━━ Records supplied ━━

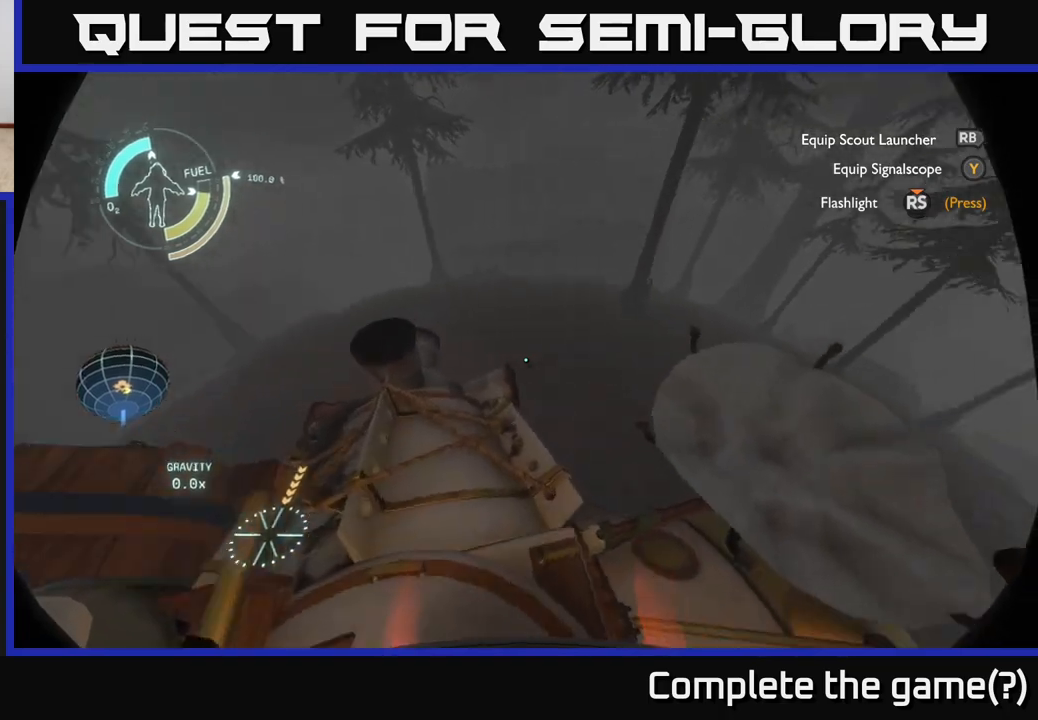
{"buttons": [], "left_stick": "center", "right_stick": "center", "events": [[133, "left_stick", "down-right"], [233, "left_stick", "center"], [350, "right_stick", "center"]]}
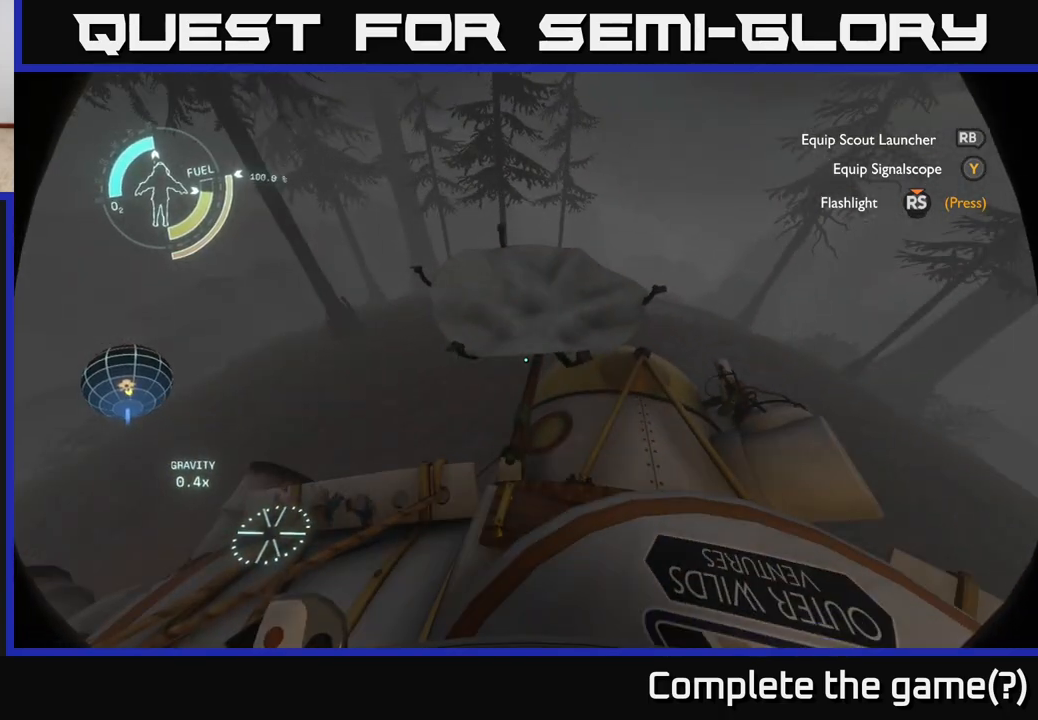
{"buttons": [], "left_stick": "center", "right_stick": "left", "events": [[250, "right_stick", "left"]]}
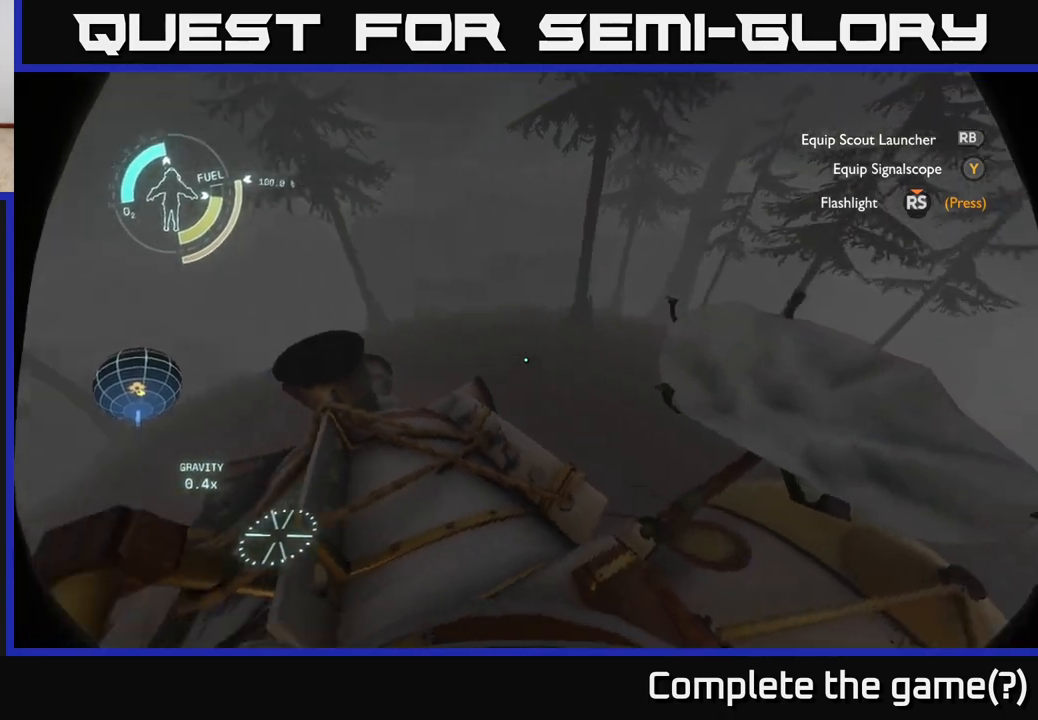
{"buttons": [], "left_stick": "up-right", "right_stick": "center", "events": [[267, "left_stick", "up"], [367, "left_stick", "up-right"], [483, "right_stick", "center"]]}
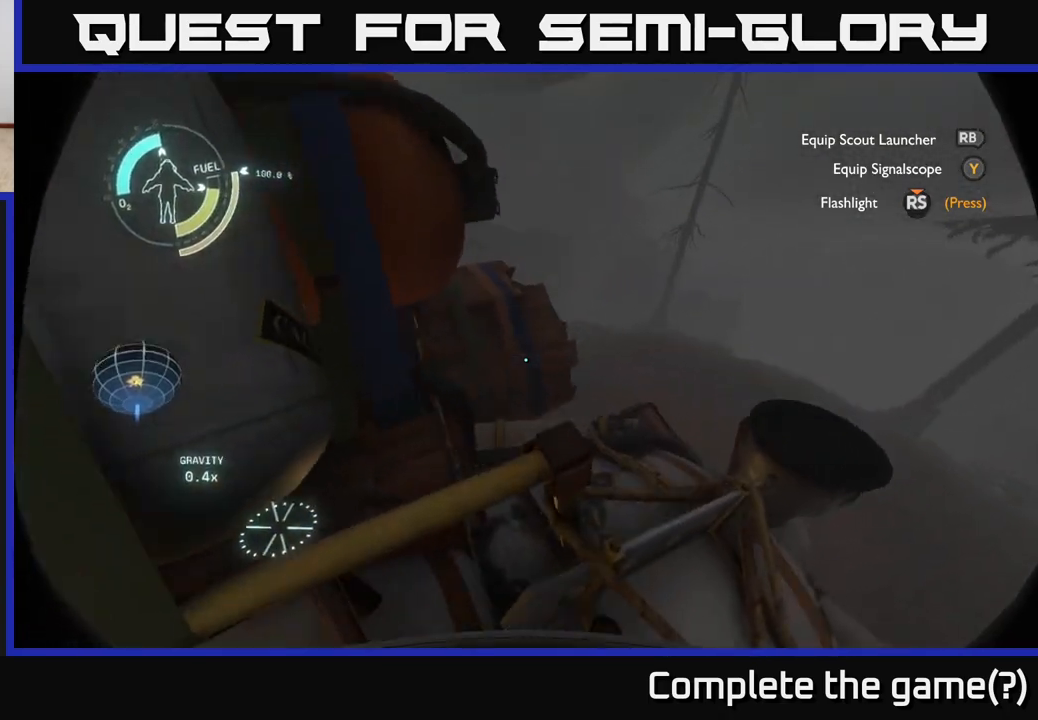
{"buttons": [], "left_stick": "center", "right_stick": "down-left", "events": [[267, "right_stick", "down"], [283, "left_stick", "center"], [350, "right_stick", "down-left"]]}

━━━
━━ Records supplied ━━

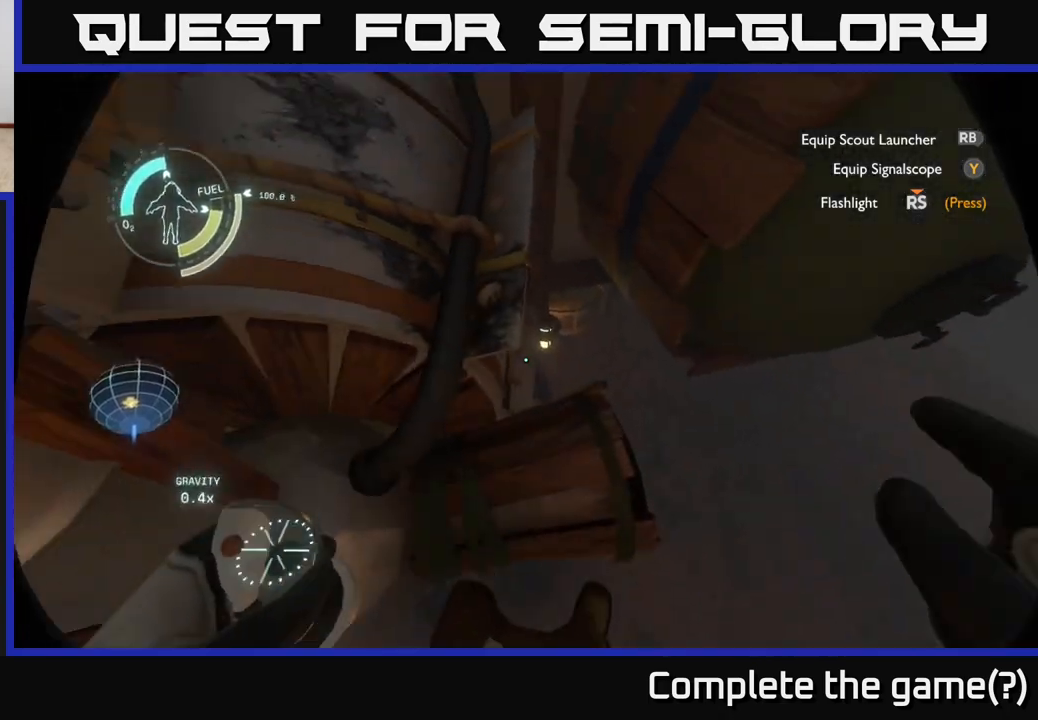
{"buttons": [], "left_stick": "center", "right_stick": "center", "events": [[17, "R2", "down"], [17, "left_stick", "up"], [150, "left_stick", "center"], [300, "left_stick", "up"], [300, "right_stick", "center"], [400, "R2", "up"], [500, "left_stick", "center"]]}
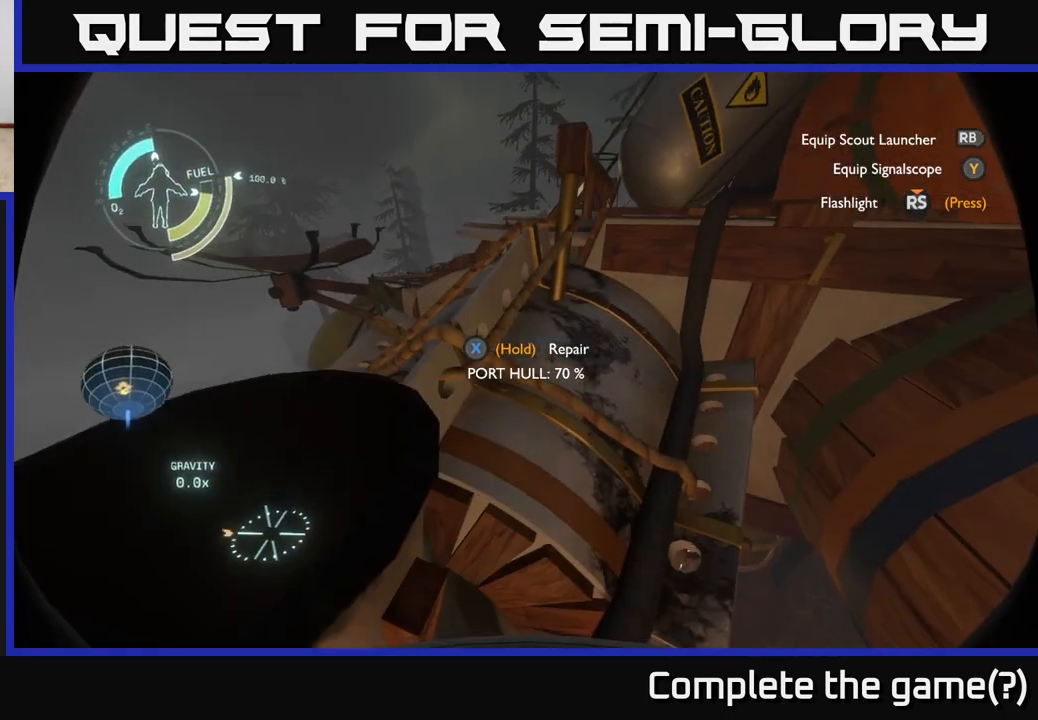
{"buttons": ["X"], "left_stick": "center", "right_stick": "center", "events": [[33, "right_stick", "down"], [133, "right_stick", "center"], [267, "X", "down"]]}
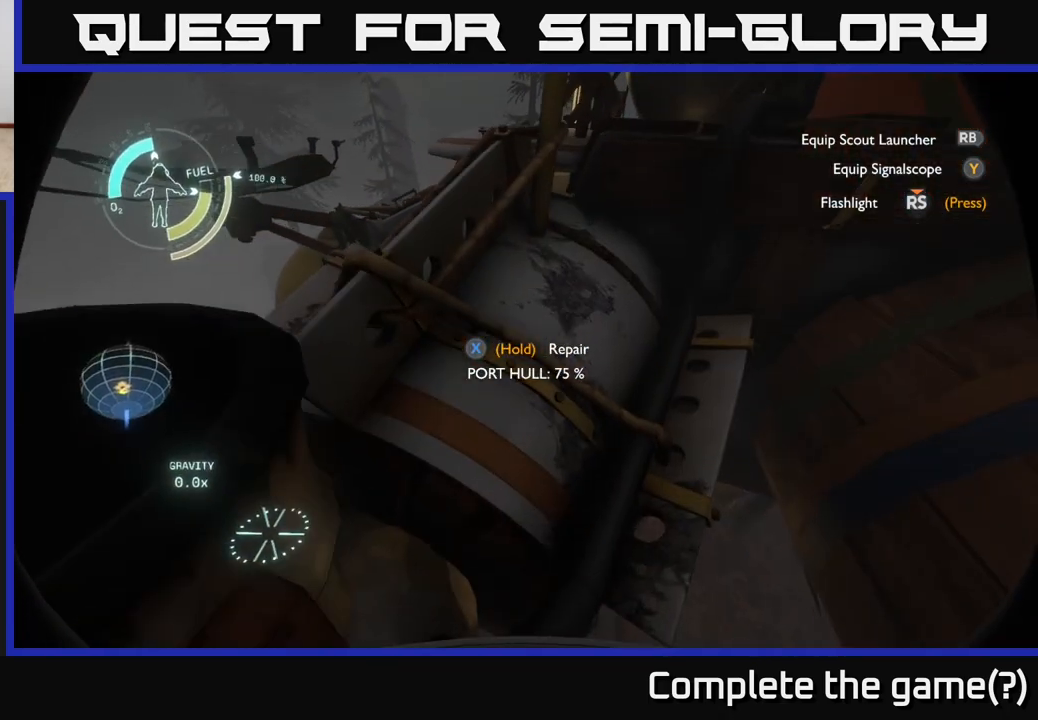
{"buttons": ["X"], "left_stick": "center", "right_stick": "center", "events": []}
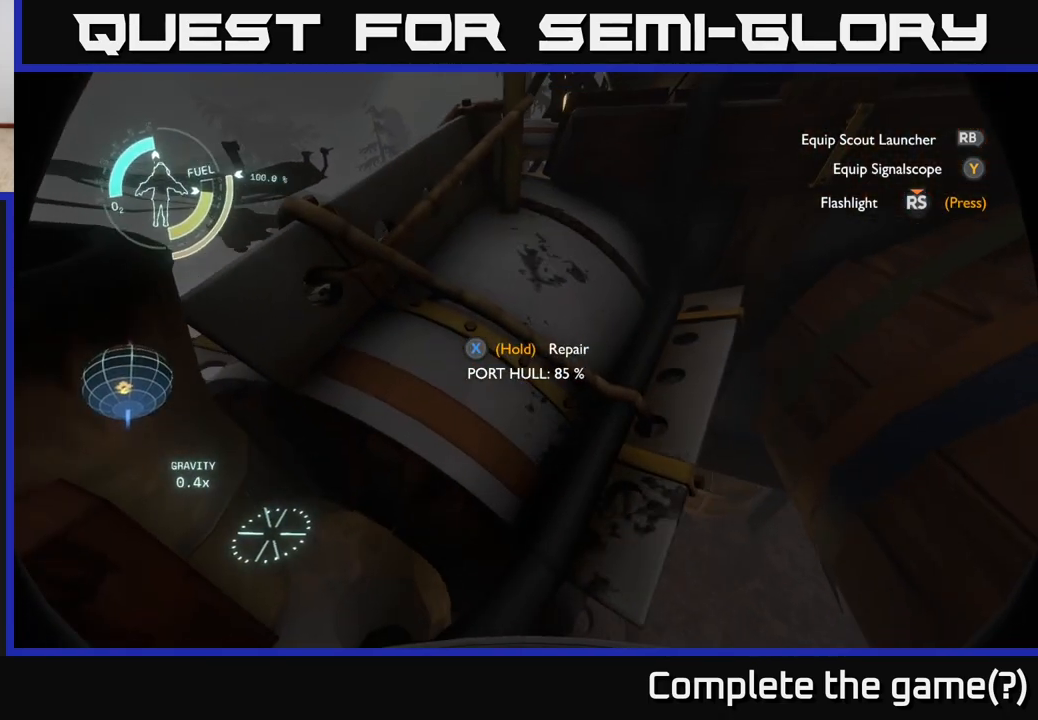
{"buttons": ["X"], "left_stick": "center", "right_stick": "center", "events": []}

━━━

* Task to carry out
Report every line of the preceding listing where the string "down" occurs.

* Answer space
{"buttons": [], "left_stick": "center", "right_stick": "center", "events": [[133, "left_stick", "down-right"], [233, "left_stick", "center"], [350, "right_stick", "center"]]}
{"buttons": [], "left_stick": "center", "right_stick": "down-left", "events": [[267, "right_stick", "down"], [283, "left_stick", "center"], [350, "right_stick", "down-left"]]}
{"buttons": [], "left_stick": "center", "right_stick": "center", "events": [[17, "R2", "down"], [17, "left_stick", "up"], [150, "left_stick", "center"], [300, "left_stick", "up"], [300, "right_stick", "center"], [400, "R2", "up"], [500, "left_stick", "center"]]}
{"buttons": ["X"], "left_stick": "center", "right_stick": "center", "events": [[33, "right_stick", "down"], [133, "right_stick", "center"], [267, "X", "down"]]}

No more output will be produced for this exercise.